[Selected text Boundary: Start]

The educational psychology professor at the University of Texas at San Antonio said government-mandated social distancing requirements, necessary to prevent the spread of the coronavirus, had also temporarily prevented some clients at the Autism Treatment Center in San Antonio from getting needed care.
“We had to consider the ethics of not continuing these services,” said Neely, who started a new program that trains the nonprofit center’s behavioral therapists to conduct sessions with clients virtually.
These therapists help children with autism or other disabilities learn how to do the basics — take their daily medication and brush their teeth, for example — through a method of therapy called Applied Behavior Analysis, or ABA.
Neely received a $50,000 grant for the project from the COVID-19 Response Fund, a $5.4 million fund managed by the San Antonio Area Foundation and the United Way of San Antonio & Bexar County.
Over an eight-week period, 70 children will receive behavior therapy using videoconferencing technology, and 23 therapists will remain employed while receiving hands-on training in telehealth.
The long-term goal of this project, she said, is to establish telehealth as an effective alternative to in-person services, even after the threat of COVID-19 has passed.

[Selected text Boundary: End]
[Material supplied Boundary: Start]

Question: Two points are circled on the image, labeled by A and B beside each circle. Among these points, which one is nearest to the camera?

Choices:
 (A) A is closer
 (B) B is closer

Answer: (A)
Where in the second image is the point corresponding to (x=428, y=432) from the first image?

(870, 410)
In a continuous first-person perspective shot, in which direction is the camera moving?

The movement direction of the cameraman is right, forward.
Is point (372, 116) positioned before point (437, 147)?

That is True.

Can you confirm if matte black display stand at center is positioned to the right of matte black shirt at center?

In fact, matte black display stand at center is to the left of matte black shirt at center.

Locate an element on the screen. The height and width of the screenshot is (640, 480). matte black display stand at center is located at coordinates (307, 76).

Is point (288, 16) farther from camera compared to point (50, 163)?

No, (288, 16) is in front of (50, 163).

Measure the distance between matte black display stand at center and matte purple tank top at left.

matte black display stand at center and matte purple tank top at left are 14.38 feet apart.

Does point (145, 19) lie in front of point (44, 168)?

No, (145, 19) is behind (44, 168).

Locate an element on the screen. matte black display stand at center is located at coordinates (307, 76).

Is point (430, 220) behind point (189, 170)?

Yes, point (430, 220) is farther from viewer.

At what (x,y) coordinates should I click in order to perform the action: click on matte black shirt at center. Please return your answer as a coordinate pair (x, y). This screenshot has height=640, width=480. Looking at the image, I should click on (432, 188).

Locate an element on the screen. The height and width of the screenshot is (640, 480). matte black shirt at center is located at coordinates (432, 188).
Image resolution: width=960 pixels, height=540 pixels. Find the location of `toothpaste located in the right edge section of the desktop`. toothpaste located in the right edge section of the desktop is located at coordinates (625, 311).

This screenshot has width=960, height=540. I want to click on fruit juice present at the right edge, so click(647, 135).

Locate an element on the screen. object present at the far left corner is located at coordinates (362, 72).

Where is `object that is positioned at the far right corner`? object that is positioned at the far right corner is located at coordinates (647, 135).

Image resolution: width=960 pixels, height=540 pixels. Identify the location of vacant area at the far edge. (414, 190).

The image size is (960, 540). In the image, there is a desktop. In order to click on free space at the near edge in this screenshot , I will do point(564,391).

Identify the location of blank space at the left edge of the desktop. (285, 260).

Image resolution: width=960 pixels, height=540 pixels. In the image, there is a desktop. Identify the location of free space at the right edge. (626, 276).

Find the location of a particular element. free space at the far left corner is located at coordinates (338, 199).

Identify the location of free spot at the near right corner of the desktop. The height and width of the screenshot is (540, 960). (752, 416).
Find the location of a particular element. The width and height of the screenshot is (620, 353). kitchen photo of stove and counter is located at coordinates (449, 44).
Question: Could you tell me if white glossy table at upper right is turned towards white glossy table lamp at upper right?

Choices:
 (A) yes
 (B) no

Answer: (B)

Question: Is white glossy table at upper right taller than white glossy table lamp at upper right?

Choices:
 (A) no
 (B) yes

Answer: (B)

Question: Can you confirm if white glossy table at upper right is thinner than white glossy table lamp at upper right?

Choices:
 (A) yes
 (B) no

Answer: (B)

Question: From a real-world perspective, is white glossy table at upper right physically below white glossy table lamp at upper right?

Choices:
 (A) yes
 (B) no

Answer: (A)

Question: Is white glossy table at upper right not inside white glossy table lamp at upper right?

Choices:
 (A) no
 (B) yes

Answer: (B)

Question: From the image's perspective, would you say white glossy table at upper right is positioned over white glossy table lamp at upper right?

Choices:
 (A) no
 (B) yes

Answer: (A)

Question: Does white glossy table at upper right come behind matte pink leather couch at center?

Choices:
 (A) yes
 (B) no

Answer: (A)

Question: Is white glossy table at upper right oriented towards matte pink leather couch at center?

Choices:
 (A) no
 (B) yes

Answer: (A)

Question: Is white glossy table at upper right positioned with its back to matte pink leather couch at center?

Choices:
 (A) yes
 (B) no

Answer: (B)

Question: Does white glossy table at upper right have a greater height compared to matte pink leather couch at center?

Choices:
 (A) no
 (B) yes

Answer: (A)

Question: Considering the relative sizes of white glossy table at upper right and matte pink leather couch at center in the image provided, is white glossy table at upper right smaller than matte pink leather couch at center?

[Material supplied Boundary: End]

-- Problem requirements --
Answer these questions from the text on virtual autism therapy:
1. How large was the grant Neely received from the COVID-19 Response Fund?
2. How many children will receive behavior therapy over the eight-week period?
3. What does the abbreviation ABA stand for?

-- Task response --
1. $50,000
2. 70
3. Applied Behavior Analysis